Nigeria moves to acquire two new satellites to grow capacity
The Nigerian Communication Satellite (NigComSat) Limited is planning to acquire two new satellites as it aims to increase operational capacity.
According to Abimbola Alale, Managing Director and Chief Executive Officer of the company owned by the Nigerian government, NigComSat-2 (High Throughput Satellite) would be launched in 2023 while NigComSat-3 would launch in 2025.
The two satellites would eventually replace the existing satellite NigComSat-1R which is set to deorbit in 2026 when its 15 years lifespan expires. NigComSat-1R replaced NigComSat-1 which failed in orbit in November 2008 due to a solar array anomaly. The NigComSat-1R was successfully launched on-board the LM-3B launch vehicle developed by CALT on December 2011 and was delivered in orbit to NigComSat Limited on 2 March 2012.
“This will not only inspire confidence in our customers and channel partners but also place NigComSat Ltd in the front line of communication satellite operators with a fleet of satellites in orbit,” Alale said.
Nigeria is pushing its satellite capacity as part of measures to connect millions of Nigerians living in rural areas to the internet. About 60 percent of the population is not covered by broadband and the majority of those covered are in the urban centers. Alale says boosting the satellite capacity would also contribute to the “nation’s digital economy service infrastructure.”

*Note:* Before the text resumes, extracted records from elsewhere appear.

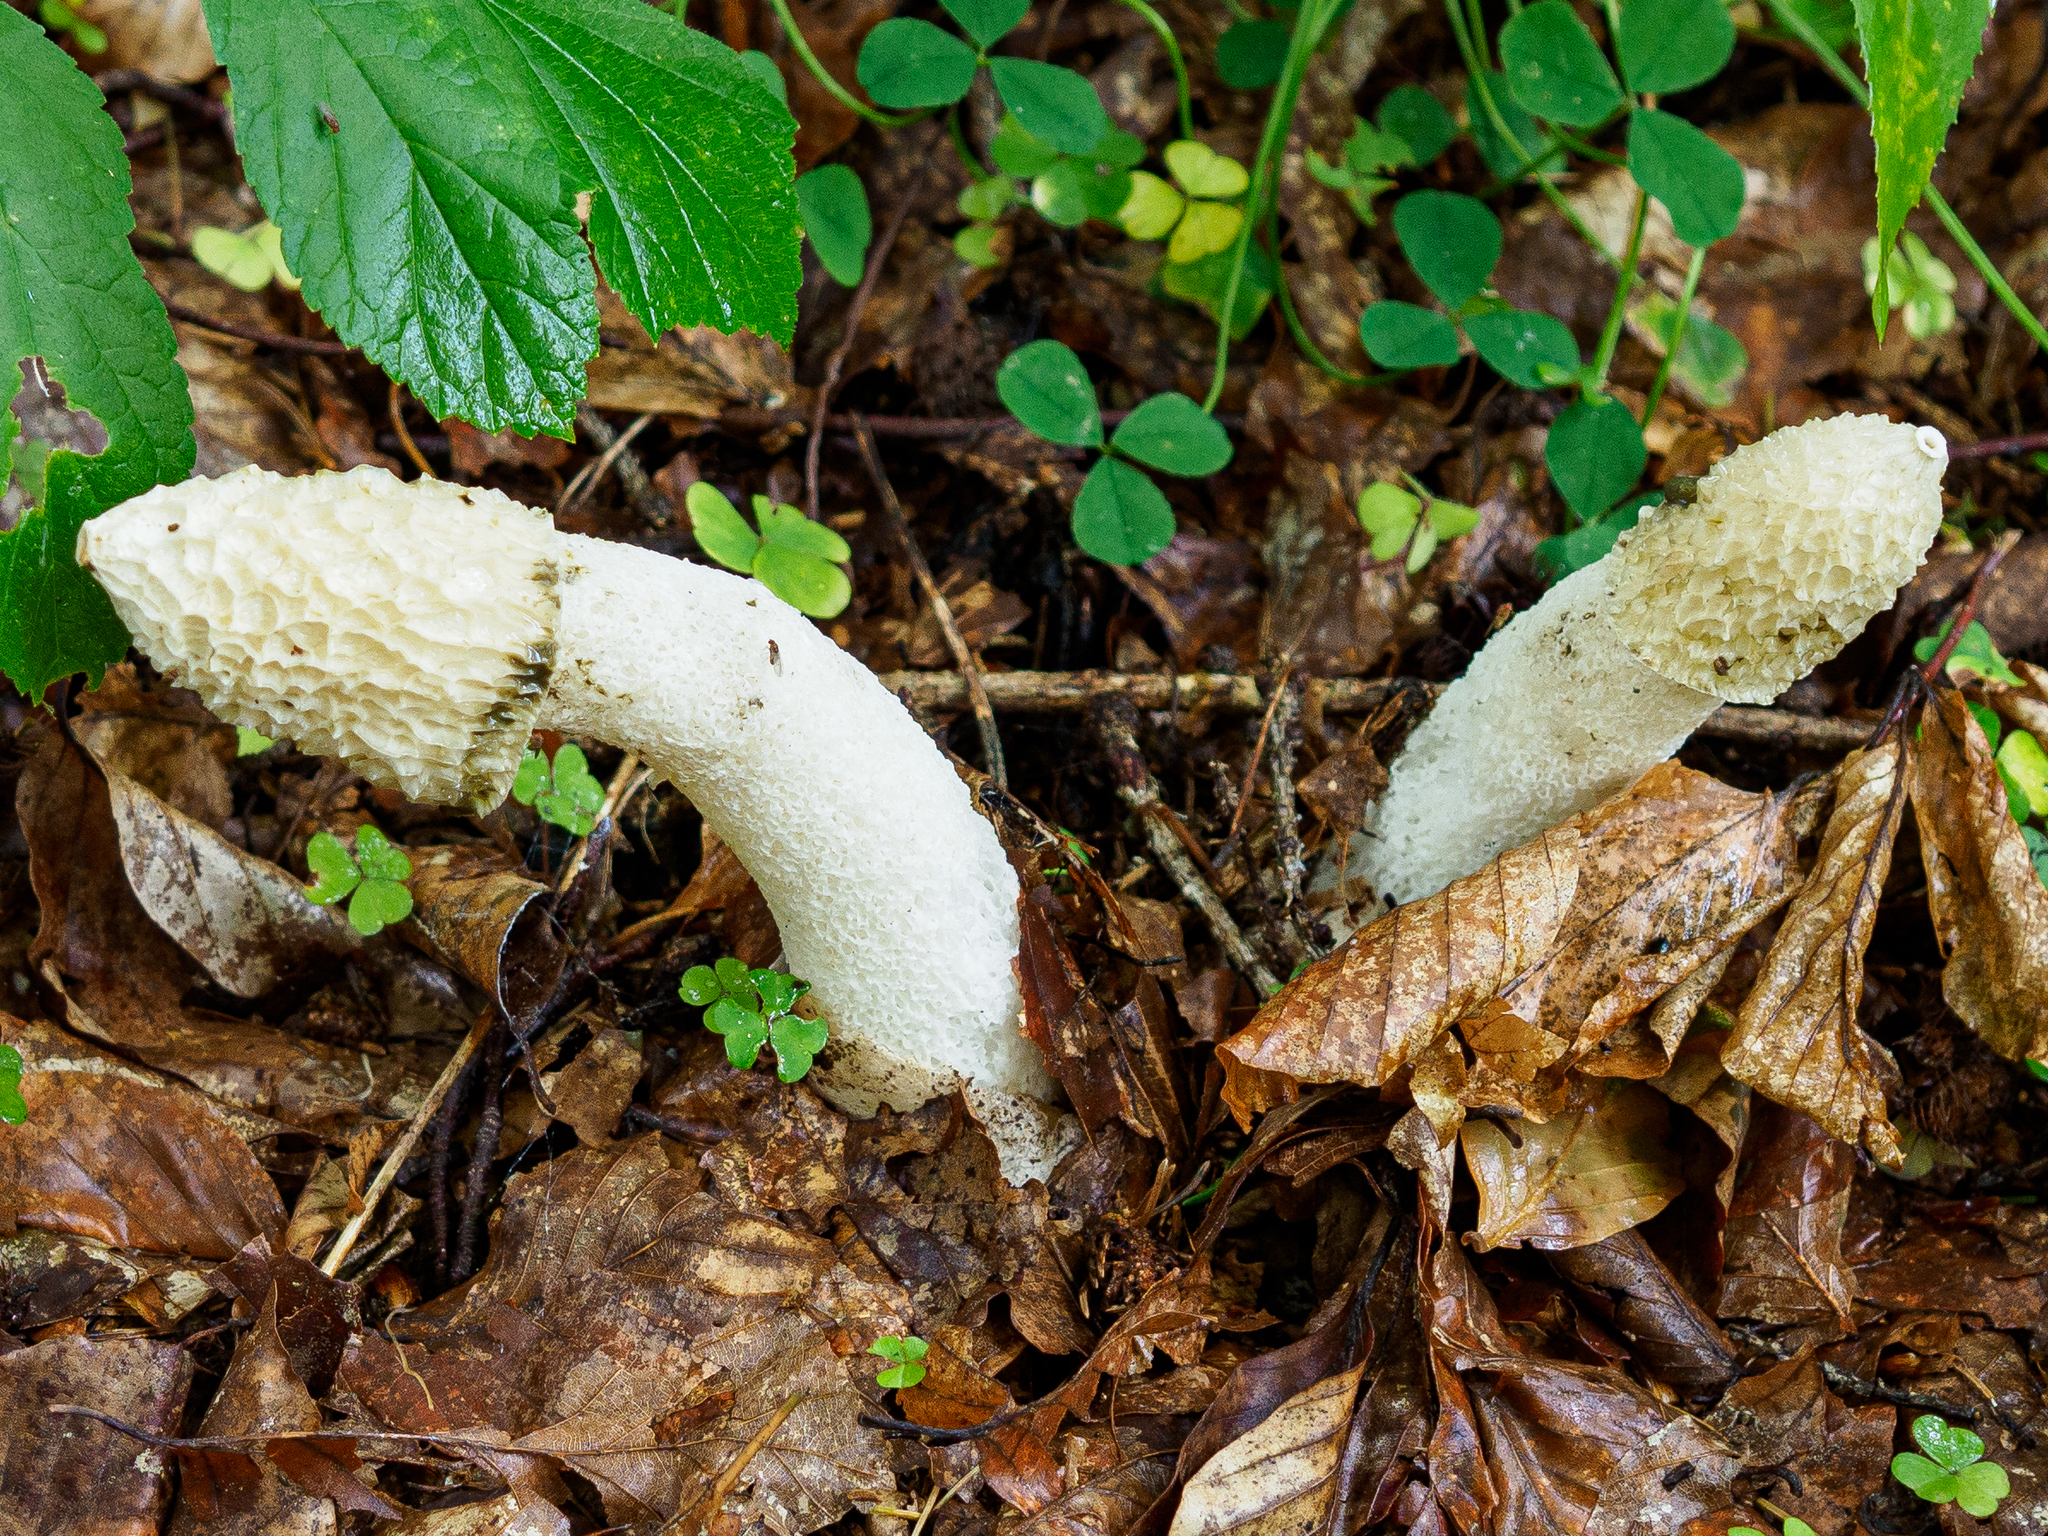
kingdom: Fungi
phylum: Basidiomycota
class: Agaricomycetes
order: Phallales
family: Phallaceae
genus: Phallus
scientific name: Phallus impudicus
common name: Common stinkhorn
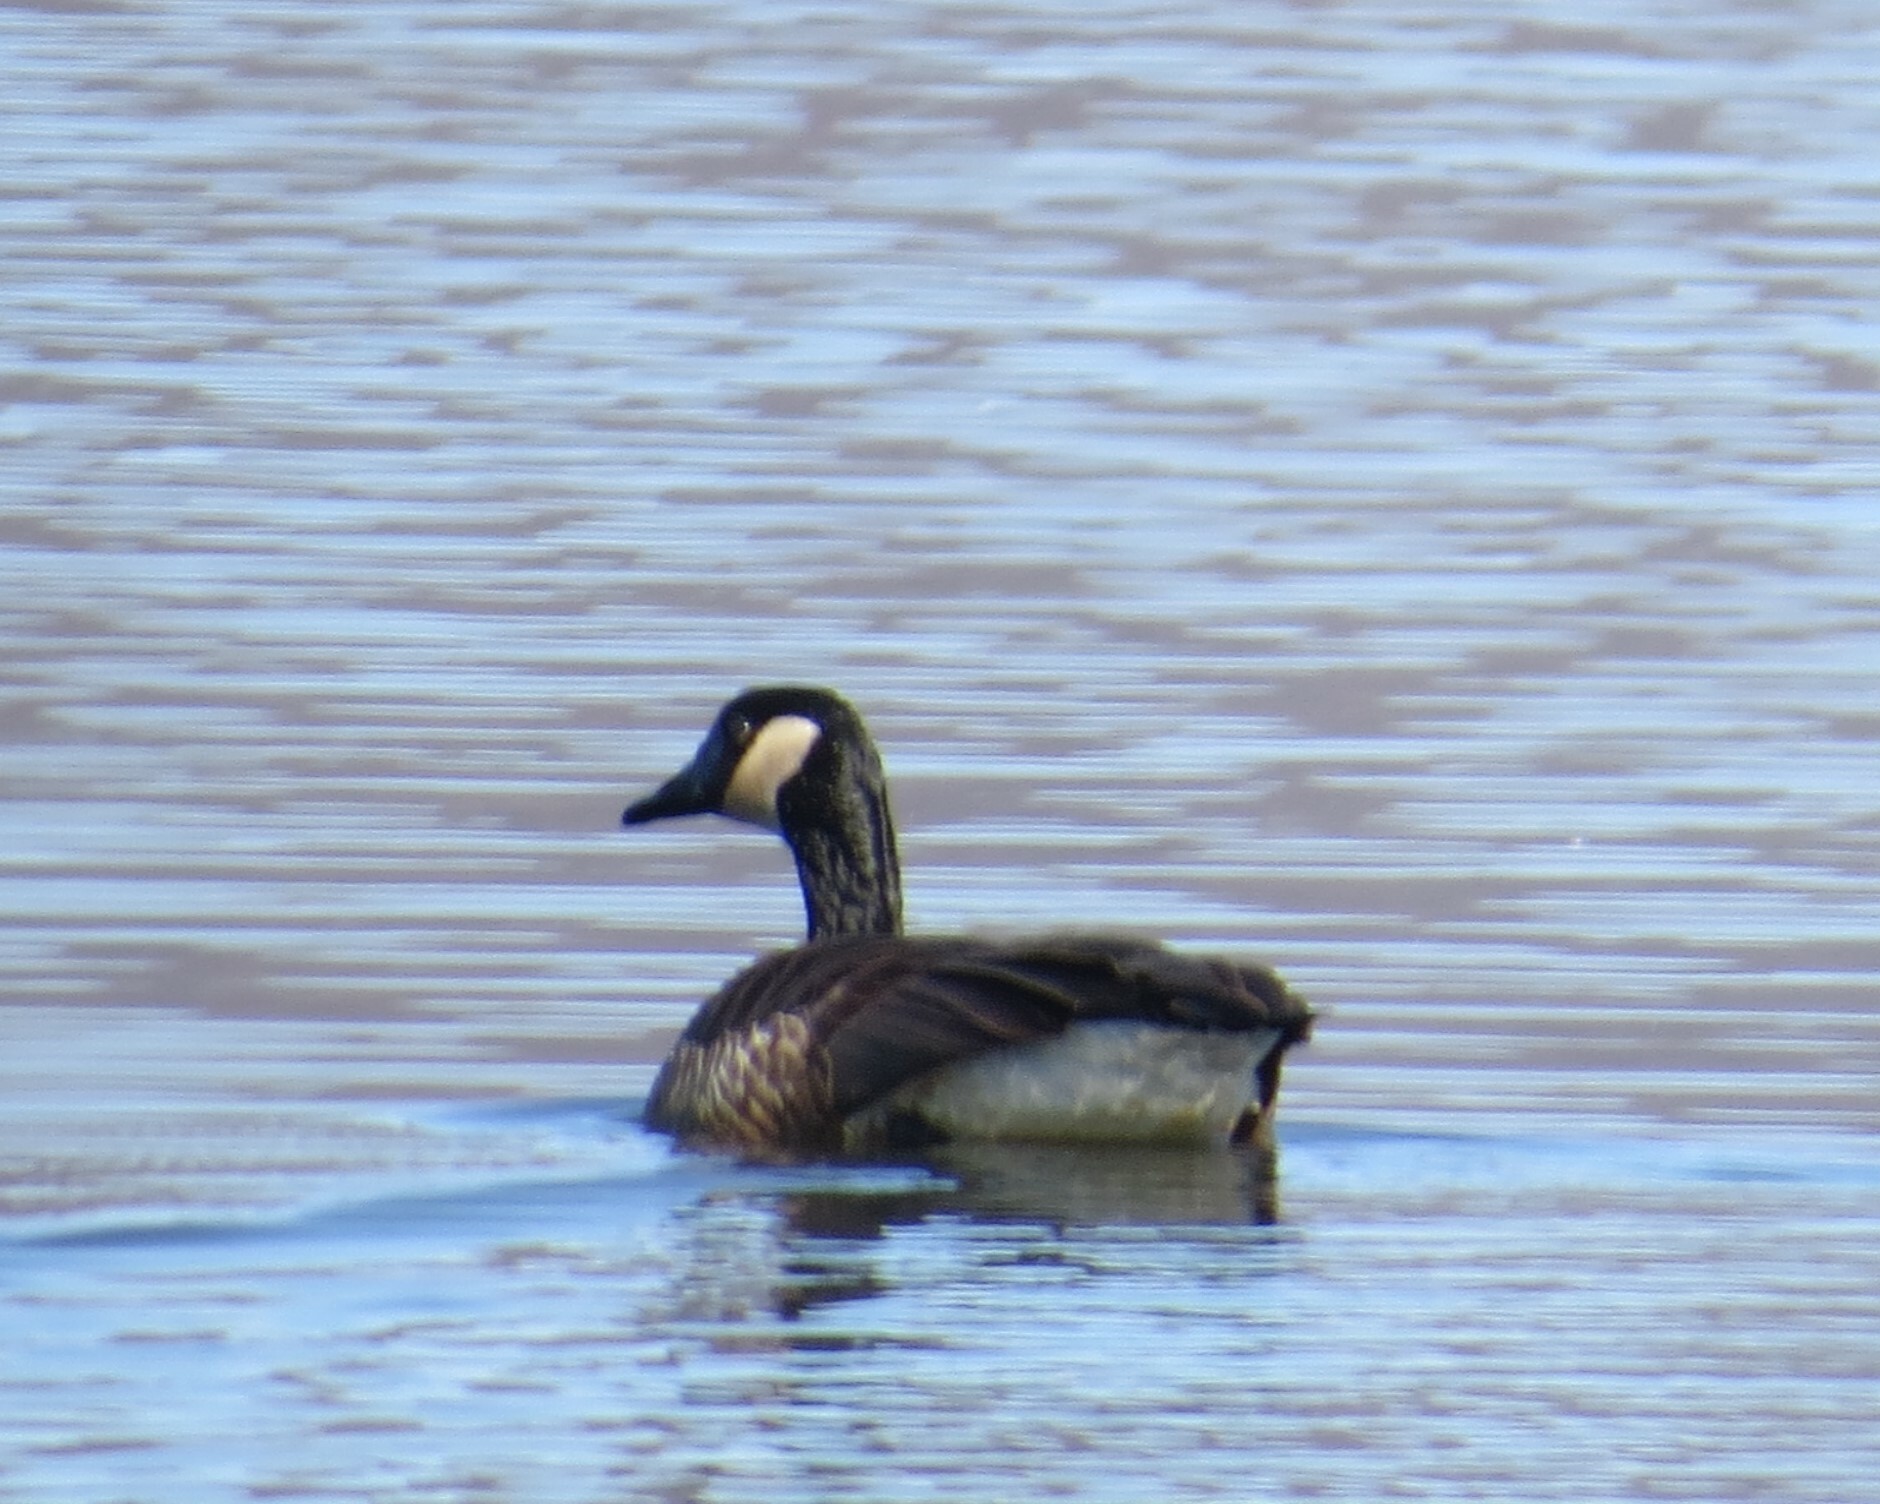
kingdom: Animalia
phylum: Chordata
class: Aves
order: Anseriformes
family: Anatidae
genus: Branta
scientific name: Branta canadensis
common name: Canada goose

NigComSat is expected to play a key role in the achievement of the targets set out in the National Broadband Plan 2020-2025.
While the plans to acquire new satellites are ongoing, NigComSat has also been growing its human capacity by empowering its personnel to acquire the technical know-how of the satellite technologies. In recent times, it has sent personnel abroad for training and many of them have returned to contribute their skills in the industry.
Beyond personnel training, the company is also reaching out to communities. NigComSat said it has trained 600 youths across the six geo-political zones in the country. The states that have benefited include Lagos, Kano, Gombe, Bauchi, Plateau, Rivers, Anambra, Niger, Kebbi, Akwa-Ibom, Abia, and Ekiti. These youths have been equipped with tools to participate in growing the digital economy.
The company also secured approval in early 2020 to form two subsidiary companies (SUBCOs) the Satellite Infrastructure Company (SIC) to provide satellite upstream services such as Transponder leasing, and In-Orbit-(IoT) services, Carrier Spectrum Management (CSM) services, etc. and the Satellite Broadcasting and Broadband Company (SBBC) to provide satellite downstream services such as broadband internet services, Broadcasting (DTH) services, etc.
Alale says NigComSat has been given a set of KPIs by the Minister of Communications and Digital Economy, linked to the development of a strategic document that identifies the key market opportunities and risks in the Nigerian market as well as defines the SUBCO’s operational framework.
The SUBCOs were formed to carry out commercial businesses on behalf of NigComSat with strategic partners and expand its business operations and in the information and communications technology space.